Rather than prurient talk about cross-species buggery on the part of early hominids, how about speciation here as a temporal process, and populations through time as anastemosing capillary systems (Earnest Hooton’s metaphor, expressing the same point as rhizomatic and reticulate evolution).  It is also noteworthy that we tend to model and depict the gene pools of all three species as equivalent, when we’ve known for years that chimps and gorillas, even as relict populations, have gene pools that are considerably more extensive than that of our own species.  That is to say, Homo sapiens is relatively depauperate in genetic diversity.  The only study to try and incorporate that information into a phylogenetic analysis, many years ago, found that it completely obscured the phylogenetic “signal” and that it was therefore a fool’s errand to try and extract two successive bifurcations from a genomic analysis of human, chimpanzee, and gorilla.[9] 

Interestingly, the new paper actually did look at diversity in gorilla genomes, but didn’t incorporate that into their phylogenetic analysis.  Bottom line:  Human evolution is probably more interesting than the geneticists realize.



[1] Wade N. 2006. Before the Dawn: Recovering the Lost History of Our Ancestors. New York: Penguin.

[2] Medvedev Z, and Lerner I. 1969. The Rise and Fall of TD Lysenko. New York: Columbia University Press.

[3] Scally A, Dutheil JY, Hillier LW, Jordan GE, Goodhead I, Herrero J, Hobolth A, Lappalainen T, Mailund T, Marques-Bonet T et al. . 2012. Insights into hominid evolution from the gorilla genome sequence. Nature 483(7388):169-175.
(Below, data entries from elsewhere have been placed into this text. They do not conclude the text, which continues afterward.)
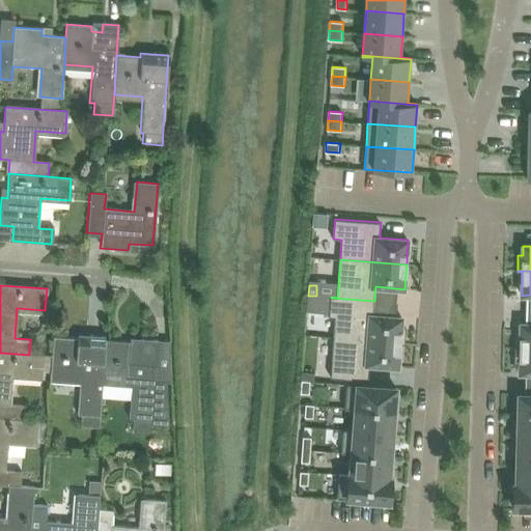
[(373,315),(374,301),(331,298),(330,316),(336,316),(334,337),(406,342),(407,328),(401,328),(402,317),(373,315)]
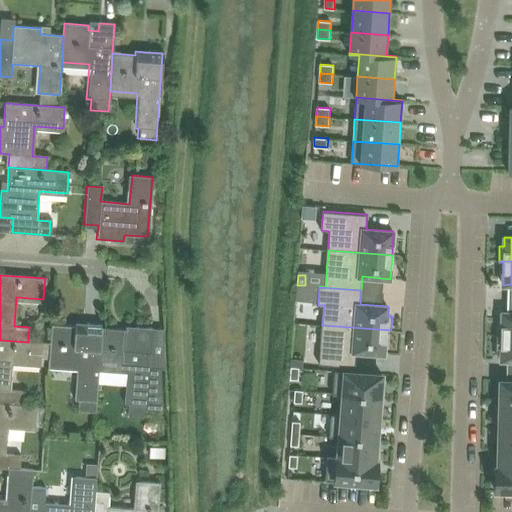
[(511,336),(511,312),(502,312),(501,335),(497,335),(497,336),(511,336)]
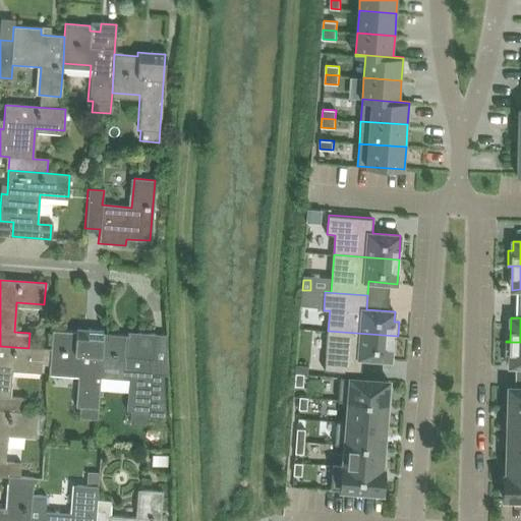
[(101,373),(103,334),(104,330),(76,328),(76,332),(52,331),(48,370),(77,373),(75,407),(79,407),(78,418),(97,419),(100,389),(101,373)]
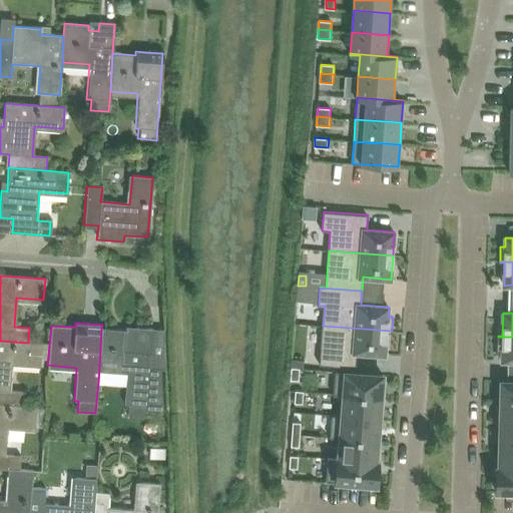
[(392,332),(392,331),(323,326),(320,365),(356,367),(357,353),(385,355),(387,332),(392,332)]
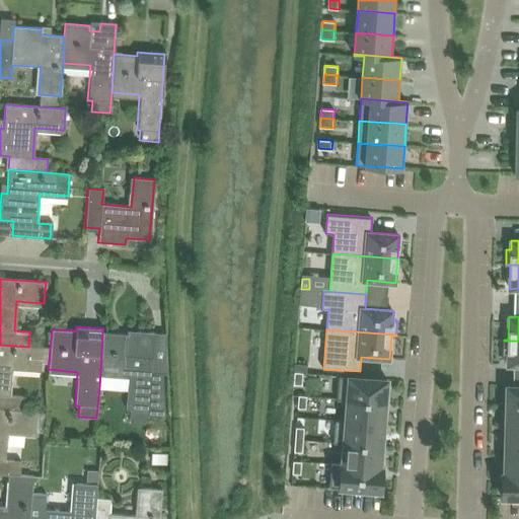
[(154,332),(138,331),(137,340),(126,339),(127,335),(102,332),(100,372),(116,374),(128,375),(126,410),(130,410),(129,421),(148,422),(148,416),(165,417),(162,373),(150,372),(154,332)]
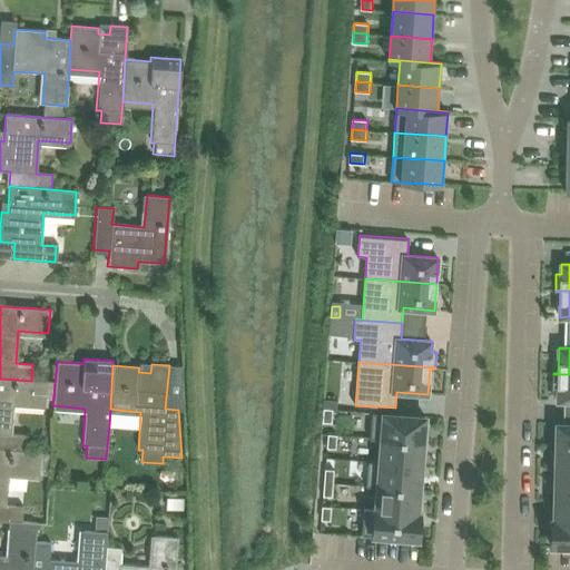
[(569,374),(553,374),(552,390),(558,390),(558,401),(569,400),(569,374)]
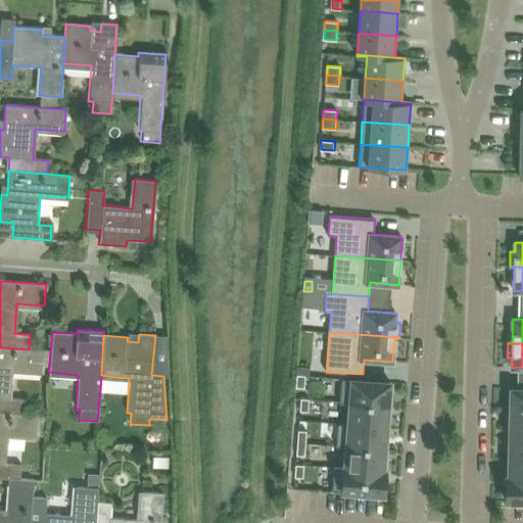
[(42,349),(29,348),(29,349),(0,347),(0,412),(24,414),(25,399),(9,398),(12,369),(40,371),(42,349)]
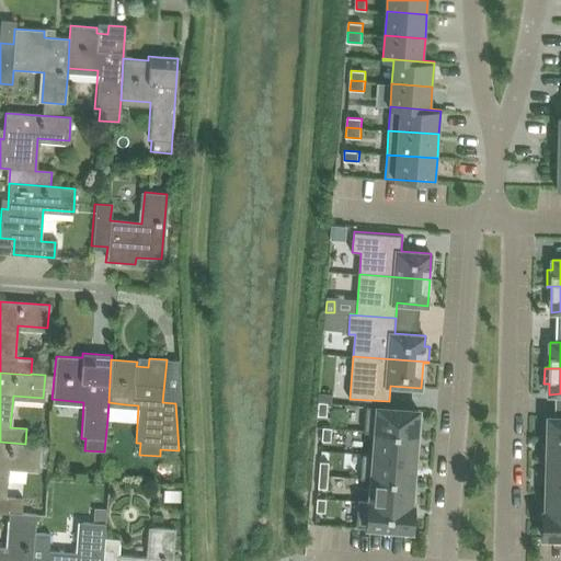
[(319,402),(318,415),(327,416),(328,402),(319,402)]
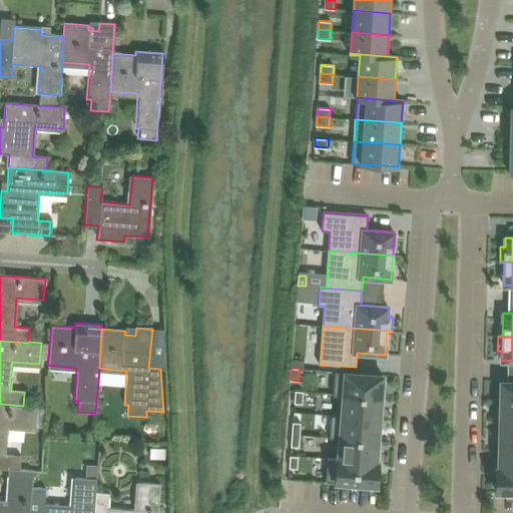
[(383,375),(336,371),(334,394),(382,397),(383,375)]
[4] Horai S, Satta Y, Hayasaka K, Kondo R, Inoue T, Ishida T, Hayashi S, and Takahata N. 1992. Man's place in hominoidea revealed by mitochondrial DNA genealogy. Journal of Molecular Evolution 35(1):32-43.

[5] Marks J. 1994. Blood will tell (won't it?)? A century of molecular discourse in anthropological systematics. American Journal of Physical Anthropology 94:59-79.

[6] Marks J. 1995. Learning to live with a trichotomy. American Journal of Physical Anthropology 98:211-213.

[7] Arnold M. 2009. Reticulate Evolution and Humans: Origins and Ecology. New York: Oxford University Press.

[8] Sarich VM. 1968. The origin of the hominids: An immunological approach. In: Washburn SL, and Jay PC, editors. Perspectives on Human Evolution I. New York: Holt, Rinehart, and Winston. p 94-121.

[9] Ruano G, Rogers, Jeffrey A., Ferguson-Smith, Anne C., Kidd, Kenneth K. 1992. DNA sequence polymorphism within hominoid species exceeds the number of phylogenetically informative characters for a HOX2 locus Molecular Biology and Evolution 9(4):575-586.